* Directive
From the records below, set down exactly the lines starting with the line that contains "hfov_deg: 13.2" and going on through the line that contains "vfov_deg: 67.4". Nothing else is wanted.

Camera metadata records
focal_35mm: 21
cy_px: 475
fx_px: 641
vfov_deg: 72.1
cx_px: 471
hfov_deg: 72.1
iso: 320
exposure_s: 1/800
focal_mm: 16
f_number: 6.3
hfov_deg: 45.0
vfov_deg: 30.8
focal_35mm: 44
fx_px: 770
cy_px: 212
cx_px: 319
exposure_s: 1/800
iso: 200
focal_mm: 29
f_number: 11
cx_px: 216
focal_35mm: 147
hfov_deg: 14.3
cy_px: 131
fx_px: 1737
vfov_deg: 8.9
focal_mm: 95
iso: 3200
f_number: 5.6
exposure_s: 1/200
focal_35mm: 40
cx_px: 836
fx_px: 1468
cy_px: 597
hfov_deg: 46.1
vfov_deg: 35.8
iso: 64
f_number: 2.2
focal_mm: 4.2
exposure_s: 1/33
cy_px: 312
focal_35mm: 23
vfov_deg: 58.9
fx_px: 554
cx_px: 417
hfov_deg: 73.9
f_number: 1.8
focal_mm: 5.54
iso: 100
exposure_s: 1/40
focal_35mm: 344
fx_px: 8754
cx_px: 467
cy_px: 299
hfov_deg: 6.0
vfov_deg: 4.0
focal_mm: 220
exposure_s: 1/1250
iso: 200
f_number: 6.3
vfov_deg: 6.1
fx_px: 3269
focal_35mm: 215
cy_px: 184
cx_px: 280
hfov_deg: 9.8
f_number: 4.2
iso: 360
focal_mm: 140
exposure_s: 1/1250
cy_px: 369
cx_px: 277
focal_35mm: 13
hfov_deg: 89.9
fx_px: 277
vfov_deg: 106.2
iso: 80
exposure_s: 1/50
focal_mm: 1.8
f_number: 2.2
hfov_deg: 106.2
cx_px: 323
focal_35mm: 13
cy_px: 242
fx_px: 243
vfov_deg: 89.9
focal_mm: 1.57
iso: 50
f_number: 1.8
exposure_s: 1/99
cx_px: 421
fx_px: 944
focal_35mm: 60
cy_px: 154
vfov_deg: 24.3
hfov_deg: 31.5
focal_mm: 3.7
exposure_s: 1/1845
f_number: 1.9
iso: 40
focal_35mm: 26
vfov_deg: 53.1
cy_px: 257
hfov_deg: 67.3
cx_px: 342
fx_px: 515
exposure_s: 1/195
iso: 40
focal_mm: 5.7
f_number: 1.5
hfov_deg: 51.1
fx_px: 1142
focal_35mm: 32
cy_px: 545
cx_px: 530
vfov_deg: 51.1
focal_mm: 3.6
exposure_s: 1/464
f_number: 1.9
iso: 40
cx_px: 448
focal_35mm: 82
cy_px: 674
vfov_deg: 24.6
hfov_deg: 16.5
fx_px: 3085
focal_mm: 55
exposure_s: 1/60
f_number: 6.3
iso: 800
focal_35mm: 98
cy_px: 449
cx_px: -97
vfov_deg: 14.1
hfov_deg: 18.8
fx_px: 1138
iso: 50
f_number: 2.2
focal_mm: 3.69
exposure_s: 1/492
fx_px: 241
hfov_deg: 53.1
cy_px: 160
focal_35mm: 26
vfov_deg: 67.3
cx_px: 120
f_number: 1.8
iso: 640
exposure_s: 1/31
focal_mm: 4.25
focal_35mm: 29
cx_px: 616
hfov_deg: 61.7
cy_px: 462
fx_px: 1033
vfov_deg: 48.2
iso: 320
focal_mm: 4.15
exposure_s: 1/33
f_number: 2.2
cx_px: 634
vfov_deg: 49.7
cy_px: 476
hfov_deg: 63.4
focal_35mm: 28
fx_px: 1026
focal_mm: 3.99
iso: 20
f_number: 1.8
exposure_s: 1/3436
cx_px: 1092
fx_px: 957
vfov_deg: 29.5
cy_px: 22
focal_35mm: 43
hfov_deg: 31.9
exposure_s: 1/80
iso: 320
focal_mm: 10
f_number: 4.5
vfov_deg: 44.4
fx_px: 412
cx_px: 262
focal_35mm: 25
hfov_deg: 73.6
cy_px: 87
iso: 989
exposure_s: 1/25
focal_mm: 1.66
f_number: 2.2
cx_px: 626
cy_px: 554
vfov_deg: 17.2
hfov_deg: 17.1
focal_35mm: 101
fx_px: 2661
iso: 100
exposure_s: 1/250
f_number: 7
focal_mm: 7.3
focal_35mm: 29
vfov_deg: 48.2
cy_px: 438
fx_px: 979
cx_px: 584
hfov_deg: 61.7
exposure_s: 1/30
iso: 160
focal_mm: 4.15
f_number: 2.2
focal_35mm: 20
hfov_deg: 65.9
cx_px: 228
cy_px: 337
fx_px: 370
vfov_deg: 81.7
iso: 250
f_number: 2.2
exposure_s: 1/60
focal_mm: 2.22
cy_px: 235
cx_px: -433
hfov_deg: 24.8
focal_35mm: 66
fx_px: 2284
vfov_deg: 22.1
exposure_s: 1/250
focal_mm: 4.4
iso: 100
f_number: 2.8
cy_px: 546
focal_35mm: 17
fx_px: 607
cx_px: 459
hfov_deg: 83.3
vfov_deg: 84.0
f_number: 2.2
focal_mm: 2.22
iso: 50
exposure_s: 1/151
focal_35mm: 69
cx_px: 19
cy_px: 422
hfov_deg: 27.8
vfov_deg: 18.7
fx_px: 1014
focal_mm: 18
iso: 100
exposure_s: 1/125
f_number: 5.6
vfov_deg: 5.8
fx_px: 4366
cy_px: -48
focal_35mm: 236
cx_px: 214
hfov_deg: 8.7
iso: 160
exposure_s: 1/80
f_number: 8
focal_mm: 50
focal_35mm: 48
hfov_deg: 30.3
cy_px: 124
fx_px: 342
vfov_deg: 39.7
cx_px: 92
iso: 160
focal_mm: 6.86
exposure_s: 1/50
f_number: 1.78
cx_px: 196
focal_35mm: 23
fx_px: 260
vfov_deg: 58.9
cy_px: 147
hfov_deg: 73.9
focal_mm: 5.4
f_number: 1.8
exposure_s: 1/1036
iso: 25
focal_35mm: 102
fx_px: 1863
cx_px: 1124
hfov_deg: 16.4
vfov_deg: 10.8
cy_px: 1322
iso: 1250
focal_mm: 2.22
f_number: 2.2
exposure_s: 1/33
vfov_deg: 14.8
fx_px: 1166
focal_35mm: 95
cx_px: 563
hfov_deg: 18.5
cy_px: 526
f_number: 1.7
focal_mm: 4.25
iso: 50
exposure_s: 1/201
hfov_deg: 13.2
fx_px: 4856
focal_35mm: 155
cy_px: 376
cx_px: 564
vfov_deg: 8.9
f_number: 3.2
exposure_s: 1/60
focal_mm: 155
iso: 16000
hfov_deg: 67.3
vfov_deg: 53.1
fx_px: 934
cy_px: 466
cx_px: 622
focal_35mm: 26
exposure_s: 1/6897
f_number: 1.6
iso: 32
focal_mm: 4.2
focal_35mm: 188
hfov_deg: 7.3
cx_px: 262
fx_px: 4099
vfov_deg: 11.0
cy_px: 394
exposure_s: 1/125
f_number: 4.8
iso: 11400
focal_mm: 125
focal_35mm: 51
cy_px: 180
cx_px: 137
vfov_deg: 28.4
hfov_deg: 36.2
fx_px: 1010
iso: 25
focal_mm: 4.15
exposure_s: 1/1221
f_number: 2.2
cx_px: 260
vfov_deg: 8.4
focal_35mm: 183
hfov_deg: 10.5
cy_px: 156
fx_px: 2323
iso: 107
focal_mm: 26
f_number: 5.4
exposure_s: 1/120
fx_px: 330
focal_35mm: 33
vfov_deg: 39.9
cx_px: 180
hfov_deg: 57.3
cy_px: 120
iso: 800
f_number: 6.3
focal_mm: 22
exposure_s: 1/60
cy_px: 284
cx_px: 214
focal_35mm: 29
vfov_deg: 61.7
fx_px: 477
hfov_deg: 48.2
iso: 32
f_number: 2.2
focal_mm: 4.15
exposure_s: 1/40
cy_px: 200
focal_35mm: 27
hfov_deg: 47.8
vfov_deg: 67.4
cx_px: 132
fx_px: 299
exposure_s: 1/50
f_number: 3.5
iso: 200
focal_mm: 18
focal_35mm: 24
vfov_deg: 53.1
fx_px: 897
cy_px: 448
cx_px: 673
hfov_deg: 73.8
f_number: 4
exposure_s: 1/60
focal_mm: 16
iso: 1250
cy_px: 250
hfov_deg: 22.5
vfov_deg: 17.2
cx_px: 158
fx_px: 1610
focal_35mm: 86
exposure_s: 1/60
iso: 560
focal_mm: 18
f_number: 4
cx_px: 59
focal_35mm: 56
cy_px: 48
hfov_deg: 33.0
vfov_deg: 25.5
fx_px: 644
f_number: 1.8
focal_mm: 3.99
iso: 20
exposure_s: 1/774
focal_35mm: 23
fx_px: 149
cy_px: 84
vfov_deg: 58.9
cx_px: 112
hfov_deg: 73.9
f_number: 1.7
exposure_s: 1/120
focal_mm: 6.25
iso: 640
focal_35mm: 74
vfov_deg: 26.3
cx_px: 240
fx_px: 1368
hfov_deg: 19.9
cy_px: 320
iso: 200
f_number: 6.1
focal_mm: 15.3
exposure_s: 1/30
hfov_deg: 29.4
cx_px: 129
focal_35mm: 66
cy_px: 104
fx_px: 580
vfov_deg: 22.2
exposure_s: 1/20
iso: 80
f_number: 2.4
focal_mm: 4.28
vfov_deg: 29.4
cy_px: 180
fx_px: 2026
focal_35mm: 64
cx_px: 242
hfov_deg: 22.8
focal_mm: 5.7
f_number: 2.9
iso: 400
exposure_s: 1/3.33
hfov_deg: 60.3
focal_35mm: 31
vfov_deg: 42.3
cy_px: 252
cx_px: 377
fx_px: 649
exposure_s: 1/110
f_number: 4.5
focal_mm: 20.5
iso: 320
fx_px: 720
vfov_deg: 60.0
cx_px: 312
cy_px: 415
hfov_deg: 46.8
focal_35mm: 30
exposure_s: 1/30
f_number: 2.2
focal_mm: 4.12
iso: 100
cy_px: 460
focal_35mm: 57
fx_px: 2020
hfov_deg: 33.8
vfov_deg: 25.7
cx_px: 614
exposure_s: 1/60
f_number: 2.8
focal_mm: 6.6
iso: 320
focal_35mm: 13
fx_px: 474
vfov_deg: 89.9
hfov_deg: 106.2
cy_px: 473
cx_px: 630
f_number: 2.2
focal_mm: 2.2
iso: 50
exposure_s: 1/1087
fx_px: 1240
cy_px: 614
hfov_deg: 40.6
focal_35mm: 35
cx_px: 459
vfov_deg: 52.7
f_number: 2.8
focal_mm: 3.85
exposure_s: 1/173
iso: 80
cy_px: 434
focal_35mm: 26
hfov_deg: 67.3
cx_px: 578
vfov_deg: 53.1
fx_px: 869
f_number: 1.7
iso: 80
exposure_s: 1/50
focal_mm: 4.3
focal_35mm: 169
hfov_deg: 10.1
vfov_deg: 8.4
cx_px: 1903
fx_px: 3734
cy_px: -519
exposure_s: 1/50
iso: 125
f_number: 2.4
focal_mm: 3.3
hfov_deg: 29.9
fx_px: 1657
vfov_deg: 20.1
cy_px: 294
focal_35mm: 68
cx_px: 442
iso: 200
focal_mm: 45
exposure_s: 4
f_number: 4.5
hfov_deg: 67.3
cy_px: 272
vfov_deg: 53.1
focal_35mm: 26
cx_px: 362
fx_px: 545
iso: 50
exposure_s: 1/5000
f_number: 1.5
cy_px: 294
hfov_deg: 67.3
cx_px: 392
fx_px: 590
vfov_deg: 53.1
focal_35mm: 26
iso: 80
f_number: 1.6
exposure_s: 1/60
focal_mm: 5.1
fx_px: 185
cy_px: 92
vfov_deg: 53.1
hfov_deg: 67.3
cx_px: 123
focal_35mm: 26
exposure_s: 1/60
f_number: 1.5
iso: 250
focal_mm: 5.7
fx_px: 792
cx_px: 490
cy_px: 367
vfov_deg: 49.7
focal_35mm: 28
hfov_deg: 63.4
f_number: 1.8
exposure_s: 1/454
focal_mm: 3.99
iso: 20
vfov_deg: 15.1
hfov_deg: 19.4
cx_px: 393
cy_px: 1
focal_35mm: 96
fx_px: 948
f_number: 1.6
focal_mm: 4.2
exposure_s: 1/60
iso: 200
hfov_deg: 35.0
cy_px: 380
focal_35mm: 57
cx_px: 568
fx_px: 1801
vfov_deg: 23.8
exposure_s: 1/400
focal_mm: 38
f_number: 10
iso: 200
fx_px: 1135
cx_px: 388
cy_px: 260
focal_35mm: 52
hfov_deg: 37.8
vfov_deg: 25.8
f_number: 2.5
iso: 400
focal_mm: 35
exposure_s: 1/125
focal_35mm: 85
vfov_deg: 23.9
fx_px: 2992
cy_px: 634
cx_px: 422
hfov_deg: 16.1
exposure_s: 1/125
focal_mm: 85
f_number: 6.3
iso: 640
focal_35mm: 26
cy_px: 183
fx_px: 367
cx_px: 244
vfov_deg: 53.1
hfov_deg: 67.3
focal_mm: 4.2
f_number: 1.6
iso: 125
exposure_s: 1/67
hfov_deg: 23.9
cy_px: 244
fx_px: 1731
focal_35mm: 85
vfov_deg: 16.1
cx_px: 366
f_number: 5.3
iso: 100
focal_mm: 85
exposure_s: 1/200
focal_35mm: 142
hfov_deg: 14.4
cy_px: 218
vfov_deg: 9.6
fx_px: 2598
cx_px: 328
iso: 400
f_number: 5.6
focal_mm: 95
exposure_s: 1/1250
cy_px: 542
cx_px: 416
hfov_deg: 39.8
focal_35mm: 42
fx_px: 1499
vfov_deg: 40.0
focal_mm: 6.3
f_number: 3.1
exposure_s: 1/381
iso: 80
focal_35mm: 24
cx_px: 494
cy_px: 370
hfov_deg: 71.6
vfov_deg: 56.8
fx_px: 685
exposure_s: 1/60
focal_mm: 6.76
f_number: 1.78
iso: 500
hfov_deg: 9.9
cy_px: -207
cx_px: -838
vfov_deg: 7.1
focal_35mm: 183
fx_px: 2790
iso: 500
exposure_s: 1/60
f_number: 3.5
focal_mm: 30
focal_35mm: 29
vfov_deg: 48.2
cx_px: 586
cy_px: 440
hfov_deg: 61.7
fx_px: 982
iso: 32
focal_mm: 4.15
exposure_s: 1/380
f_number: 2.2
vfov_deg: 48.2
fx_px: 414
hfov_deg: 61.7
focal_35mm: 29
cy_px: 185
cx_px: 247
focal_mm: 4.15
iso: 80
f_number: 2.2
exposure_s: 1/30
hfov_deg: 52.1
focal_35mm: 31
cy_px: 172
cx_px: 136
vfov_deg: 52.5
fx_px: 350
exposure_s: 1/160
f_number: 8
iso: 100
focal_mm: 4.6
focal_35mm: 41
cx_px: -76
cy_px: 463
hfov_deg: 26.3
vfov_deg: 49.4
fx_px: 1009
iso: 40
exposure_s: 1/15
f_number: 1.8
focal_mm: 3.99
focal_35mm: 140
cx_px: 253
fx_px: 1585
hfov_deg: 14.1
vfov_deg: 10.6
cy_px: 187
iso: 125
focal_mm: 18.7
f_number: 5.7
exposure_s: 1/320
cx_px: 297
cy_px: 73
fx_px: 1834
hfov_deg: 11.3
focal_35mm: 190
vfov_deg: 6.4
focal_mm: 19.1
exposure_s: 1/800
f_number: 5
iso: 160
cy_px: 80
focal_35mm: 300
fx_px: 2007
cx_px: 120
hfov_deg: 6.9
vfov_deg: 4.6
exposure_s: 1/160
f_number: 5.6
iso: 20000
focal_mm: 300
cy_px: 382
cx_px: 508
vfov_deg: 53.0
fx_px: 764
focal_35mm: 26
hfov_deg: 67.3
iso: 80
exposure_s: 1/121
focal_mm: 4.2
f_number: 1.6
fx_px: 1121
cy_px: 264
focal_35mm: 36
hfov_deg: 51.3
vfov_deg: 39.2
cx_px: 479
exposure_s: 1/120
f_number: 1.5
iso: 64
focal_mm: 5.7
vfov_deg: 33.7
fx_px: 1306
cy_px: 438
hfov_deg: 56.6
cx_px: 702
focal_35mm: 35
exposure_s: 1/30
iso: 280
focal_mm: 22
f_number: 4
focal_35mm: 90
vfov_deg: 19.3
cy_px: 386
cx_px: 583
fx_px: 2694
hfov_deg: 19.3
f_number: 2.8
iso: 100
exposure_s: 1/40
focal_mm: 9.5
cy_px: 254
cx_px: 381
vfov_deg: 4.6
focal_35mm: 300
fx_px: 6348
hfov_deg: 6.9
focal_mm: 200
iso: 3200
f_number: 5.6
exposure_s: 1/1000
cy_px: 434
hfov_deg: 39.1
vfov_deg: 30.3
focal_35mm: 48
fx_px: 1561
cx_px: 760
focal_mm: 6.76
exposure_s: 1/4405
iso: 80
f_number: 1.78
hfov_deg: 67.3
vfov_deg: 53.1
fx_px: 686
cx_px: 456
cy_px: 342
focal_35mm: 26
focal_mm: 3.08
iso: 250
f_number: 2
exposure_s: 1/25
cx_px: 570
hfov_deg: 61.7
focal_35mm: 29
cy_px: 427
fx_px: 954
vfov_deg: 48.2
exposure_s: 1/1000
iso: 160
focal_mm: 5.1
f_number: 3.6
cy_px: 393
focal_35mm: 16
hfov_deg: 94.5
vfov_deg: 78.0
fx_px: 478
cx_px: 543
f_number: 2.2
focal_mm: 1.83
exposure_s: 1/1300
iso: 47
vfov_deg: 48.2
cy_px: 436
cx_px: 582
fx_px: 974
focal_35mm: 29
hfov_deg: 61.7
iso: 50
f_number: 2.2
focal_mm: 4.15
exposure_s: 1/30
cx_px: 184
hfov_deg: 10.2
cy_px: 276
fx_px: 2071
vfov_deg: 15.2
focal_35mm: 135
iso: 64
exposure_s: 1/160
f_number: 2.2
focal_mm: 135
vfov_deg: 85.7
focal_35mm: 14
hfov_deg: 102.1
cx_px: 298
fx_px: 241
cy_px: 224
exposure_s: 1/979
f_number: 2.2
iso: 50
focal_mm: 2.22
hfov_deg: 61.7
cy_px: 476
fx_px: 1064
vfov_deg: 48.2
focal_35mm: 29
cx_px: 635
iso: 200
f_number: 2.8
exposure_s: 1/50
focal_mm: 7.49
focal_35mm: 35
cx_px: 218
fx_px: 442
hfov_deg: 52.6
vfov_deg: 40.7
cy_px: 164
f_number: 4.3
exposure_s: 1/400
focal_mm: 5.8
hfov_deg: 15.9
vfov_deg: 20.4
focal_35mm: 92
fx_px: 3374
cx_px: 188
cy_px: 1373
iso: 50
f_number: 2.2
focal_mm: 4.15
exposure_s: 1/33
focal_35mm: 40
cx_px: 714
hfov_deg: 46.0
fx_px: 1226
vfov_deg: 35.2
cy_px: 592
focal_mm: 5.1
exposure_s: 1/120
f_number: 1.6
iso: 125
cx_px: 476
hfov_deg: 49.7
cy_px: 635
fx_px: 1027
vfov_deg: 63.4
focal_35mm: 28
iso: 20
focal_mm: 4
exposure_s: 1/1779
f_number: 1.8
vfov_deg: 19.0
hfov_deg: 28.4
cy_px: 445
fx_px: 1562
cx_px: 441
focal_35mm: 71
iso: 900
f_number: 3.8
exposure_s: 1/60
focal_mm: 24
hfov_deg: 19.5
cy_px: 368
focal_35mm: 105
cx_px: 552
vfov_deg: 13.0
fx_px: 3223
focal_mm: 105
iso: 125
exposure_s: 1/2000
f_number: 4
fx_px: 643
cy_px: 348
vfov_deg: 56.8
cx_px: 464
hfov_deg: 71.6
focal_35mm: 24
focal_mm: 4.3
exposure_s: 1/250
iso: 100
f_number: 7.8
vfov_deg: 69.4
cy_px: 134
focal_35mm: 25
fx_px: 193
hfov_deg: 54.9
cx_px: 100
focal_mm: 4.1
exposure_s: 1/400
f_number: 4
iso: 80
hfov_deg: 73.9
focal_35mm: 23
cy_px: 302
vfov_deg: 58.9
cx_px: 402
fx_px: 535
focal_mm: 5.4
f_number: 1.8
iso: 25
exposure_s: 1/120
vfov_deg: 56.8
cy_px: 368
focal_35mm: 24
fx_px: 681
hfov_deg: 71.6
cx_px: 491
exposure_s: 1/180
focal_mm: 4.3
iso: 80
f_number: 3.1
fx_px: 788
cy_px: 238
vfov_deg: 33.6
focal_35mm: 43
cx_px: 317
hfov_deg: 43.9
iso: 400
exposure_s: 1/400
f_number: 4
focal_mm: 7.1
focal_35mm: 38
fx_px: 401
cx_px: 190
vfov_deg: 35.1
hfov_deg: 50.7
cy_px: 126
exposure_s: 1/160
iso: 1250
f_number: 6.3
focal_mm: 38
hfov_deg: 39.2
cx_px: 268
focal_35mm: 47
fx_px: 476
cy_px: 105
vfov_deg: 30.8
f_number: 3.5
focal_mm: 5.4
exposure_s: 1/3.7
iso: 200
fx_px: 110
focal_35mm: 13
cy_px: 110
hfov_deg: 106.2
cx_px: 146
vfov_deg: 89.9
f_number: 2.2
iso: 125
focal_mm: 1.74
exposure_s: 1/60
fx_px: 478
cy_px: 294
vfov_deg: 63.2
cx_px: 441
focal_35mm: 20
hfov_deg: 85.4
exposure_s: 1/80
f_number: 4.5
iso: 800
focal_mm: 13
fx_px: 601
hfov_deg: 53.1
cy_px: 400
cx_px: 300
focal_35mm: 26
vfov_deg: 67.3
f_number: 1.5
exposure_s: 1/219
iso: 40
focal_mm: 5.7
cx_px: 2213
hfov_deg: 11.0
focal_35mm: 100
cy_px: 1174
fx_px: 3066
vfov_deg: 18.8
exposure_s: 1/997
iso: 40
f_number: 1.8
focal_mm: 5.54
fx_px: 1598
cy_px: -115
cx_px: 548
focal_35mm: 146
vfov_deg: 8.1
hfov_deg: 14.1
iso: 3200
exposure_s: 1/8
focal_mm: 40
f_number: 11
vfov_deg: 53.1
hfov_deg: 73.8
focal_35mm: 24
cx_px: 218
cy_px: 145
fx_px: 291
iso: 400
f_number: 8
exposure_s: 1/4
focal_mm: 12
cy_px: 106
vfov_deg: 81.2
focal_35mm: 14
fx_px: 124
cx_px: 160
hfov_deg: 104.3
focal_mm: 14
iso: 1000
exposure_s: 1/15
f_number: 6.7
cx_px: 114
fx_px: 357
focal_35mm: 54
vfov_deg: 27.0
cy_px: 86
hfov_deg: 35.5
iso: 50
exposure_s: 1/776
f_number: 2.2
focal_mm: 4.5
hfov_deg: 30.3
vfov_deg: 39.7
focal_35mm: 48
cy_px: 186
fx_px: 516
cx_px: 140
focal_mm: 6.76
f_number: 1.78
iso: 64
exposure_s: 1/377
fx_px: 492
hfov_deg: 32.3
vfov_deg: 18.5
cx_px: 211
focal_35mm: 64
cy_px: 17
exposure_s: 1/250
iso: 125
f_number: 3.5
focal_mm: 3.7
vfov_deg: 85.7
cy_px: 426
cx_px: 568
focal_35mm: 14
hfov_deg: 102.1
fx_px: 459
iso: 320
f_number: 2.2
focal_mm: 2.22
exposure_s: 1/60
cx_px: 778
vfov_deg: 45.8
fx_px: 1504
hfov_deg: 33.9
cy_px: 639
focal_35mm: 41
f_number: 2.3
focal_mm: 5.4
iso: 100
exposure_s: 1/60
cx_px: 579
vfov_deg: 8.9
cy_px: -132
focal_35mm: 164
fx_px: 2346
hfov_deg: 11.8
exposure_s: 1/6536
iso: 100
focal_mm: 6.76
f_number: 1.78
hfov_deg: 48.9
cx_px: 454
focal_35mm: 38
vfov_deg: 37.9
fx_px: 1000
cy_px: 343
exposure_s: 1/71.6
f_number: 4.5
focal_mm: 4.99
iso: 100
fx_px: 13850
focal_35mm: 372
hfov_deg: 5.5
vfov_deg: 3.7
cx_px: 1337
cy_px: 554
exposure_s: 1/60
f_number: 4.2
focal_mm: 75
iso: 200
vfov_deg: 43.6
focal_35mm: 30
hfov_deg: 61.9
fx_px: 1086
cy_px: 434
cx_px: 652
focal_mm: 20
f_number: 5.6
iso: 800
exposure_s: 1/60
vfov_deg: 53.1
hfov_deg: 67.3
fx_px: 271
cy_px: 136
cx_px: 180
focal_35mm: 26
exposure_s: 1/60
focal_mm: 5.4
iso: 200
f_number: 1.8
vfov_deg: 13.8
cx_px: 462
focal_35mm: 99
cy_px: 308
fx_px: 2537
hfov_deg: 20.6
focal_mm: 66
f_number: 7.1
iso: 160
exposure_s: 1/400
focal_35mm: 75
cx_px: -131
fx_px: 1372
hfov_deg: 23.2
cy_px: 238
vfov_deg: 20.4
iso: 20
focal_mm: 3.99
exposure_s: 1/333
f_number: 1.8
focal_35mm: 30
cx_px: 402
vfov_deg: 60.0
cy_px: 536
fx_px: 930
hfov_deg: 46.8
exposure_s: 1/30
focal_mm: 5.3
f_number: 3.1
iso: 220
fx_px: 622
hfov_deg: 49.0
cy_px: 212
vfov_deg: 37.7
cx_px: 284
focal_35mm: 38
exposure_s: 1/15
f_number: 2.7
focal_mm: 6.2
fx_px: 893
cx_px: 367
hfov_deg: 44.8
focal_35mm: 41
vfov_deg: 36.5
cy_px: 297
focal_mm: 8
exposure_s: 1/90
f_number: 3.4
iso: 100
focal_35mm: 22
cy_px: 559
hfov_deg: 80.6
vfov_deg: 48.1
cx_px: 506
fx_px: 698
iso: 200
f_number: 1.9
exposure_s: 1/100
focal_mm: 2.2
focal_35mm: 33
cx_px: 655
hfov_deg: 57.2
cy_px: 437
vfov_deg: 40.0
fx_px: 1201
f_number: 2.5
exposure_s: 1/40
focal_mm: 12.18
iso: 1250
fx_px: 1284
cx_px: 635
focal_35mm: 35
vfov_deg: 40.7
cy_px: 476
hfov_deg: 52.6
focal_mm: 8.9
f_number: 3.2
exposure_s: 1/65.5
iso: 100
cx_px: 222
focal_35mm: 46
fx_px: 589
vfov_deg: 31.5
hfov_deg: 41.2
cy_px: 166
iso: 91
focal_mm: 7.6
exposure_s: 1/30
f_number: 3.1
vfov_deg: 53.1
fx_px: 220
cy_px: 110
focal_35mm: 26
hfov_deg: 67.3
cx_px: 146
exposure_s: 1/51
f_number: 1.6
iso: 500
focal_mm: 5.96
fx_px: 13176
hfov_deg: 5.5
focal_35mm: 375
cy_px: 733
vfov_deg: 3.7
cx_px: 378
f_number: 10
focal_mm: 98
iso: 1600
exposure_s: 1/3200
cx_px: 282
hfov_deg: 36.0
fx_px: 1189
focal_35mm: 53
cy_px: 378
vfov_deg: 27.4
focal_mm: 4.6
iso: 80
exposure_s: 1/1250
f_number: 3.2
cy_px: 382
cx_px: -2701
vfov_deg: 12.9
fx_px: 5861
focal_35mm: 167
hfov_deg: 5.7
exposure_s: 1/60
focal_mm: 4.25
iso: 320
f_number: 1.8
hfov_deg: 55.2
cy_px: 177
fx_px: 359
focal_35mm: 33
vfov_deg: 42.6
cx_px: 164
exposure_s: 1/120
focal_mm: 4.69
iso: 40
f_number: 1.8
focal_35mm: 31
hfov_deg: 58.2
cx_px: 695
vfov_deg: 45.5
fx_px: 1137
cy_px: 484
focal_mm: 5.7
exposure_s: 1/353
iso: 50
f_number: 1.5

* Reply
hfov_deg: 13.2
fx_px: 4856
focal_35mm: 155
cy_px: 376
cx_px: 564
vfov_deg: 8.9
f_number: 3.2
exposure_s: 1/60
focal_mm: 155
iso: 16000
hfov_deg: 67.3
vfov_deg: 53.1
fx_px: 934
cy_px: 466
cx_px: 622
focal_35mm: 26
exposure_s: 1/6897
f_number: 1.6
iso: 32
focal_mm: 4.2
focal_35mm: 188
hfov_deg: 7.3
cx_px: 262
fx_px: 4099
vfov_deg: 11.0
cy_px: 394
exposure_s: 1/125
f_number: 4.8
iso: 11400
focal_mm: 125
focal_35mm: 51
cy_px: 180
cx_px: 137
vfov_deg: 28.4
hfov_deg: 36.2
fx_px: 1010
iso: 25
focal_mm: 4.15
exposure_s: 1/1221
f_number: 2.2
cx_px: 260
vfov_deg: 8.4
focal_35mm: 183
hfov_deg: 10.5
cy_px: 156
fx_px: 2323
iso: 107
focal_mm: 26
f_number: 5.4
exposure_s: 1/120
fx_px: 330
focal_35mm: 33
vfov_deg: 39.9
cx_px: 180
hfov_deg: 57.3
cy_px: 120
iso: 800
f_number: 6.3
focal_mm: 22
exposure_s: 1/60
cy_px: 284
cx_px: 214
focal_35mm: 29
vfov_deg: 61.7
fx_px: 477
hfov_deg: 48.2
iso: 32
f_number: 2.2
focal_mm: 4.15
exposure_s: 1/40
cy_px: 200
focal_35mm: 27
hfov_deg: 47.8
vfov_deg: 67.4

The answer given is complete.